Elon Musk’s live conversation with former president Donald J. Trump on X got off to a glitchy start on Monday, a setback for the social media service as Mr. Musk pushes the company to regain its dominance as an online epicenter of political discourse.
Some users who tried to listen to the conversation, which was hosted on the company’s audio livestreaming feature called Spaces, were greeted by silence and an error message that read: “Details not available.” Users said they had trouble accessing the livestream on desktop computers and mobile phones. Those who were able to get the livestream to work were met with hold music.
The Spaces event was originally scheduled to start at 8 p.m. Eastern. The number of attendees fluctuated wildly as users struggled to gain access, drifting between 100,000 and more than 700,000 listeners.

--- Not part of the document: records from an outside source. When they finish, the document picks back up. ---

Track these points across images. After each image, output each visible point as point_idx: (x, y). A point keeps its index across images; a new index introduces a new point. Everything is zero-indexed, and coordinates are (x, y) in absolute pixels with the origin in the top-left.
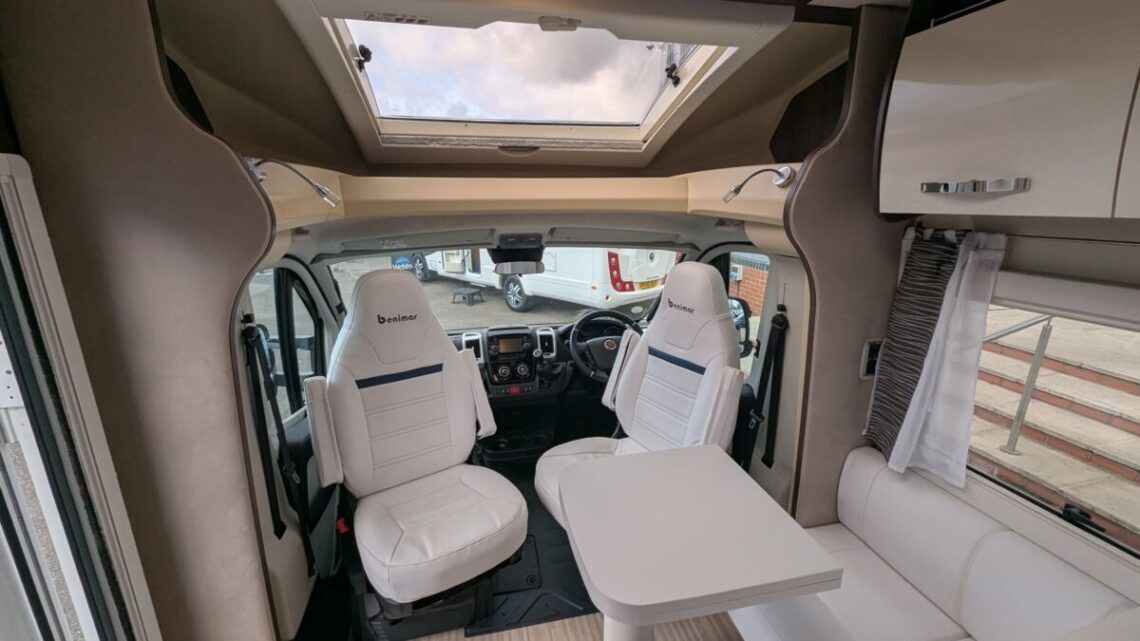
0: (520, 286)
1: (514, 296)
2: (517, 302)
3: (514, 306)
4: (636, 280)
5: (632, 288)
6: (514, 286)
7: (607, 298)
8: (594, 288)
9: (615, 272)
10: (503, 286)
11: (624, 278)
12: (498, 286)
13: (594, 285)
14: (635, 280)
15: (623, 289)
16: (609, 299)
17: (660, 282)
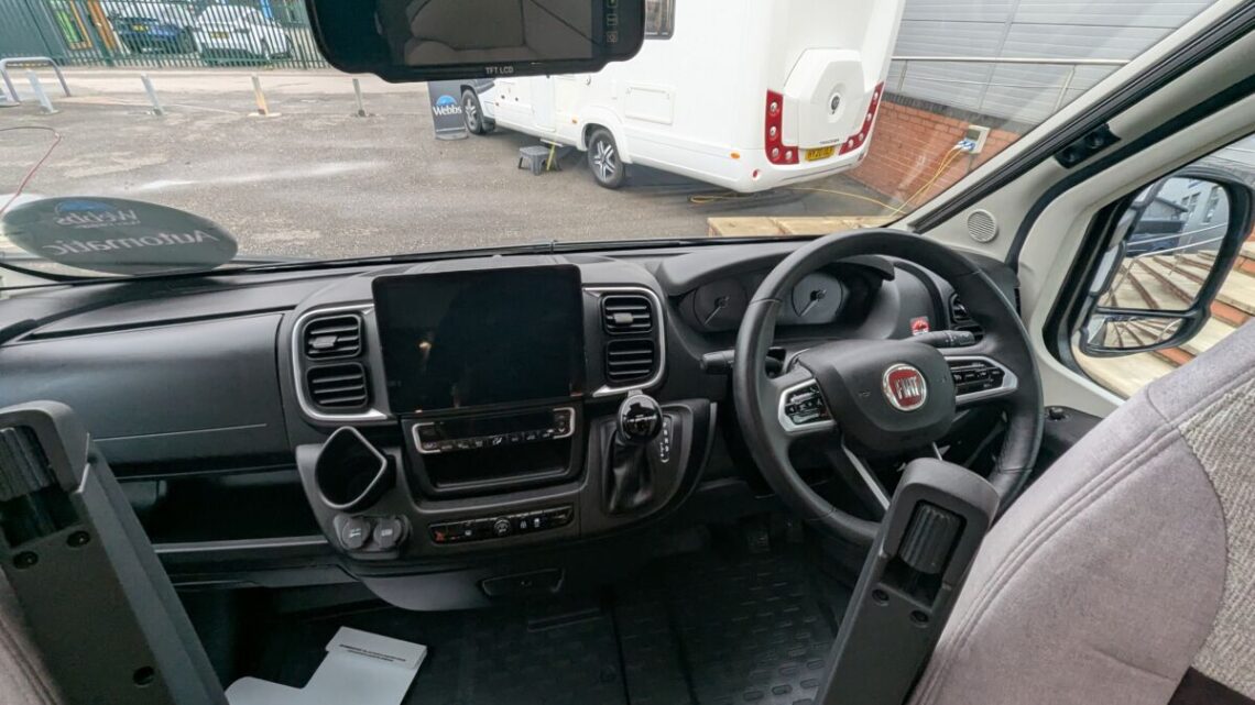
0: (614, 147)
1: (605, 162)
2: (608, 173)
3: (605, 179)
4: (805, 143)
5: (795, 160)
6: (605, 146)
7: (755, 174)
8: (735, 156)
9: (774, 129)
10: (587, 144)
11: (787, 141)
12: (581, 146)
13: (736, 150)
14: (801, 147)
15: (781, 160)
16: (758, 177)
17: (837, 150)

Mr. Musk blamed a cyberattack known as a distributed denial of service attack, or DDoS, for the glitches. DDoS attacks work by flooding servers with malicious traffic and knocking them offline.
“Worst case, we will proceed with a smaller number of live listeners and post the conversation later,” he wrote. The attack could not immediately be verified.
Mr. Musk claimed the system had been tested “with 8 million concurrent listeners” earlier that day.
He had spent Sunday evening testing the service to make sure it could stay up and running by streaming himself playing a video game.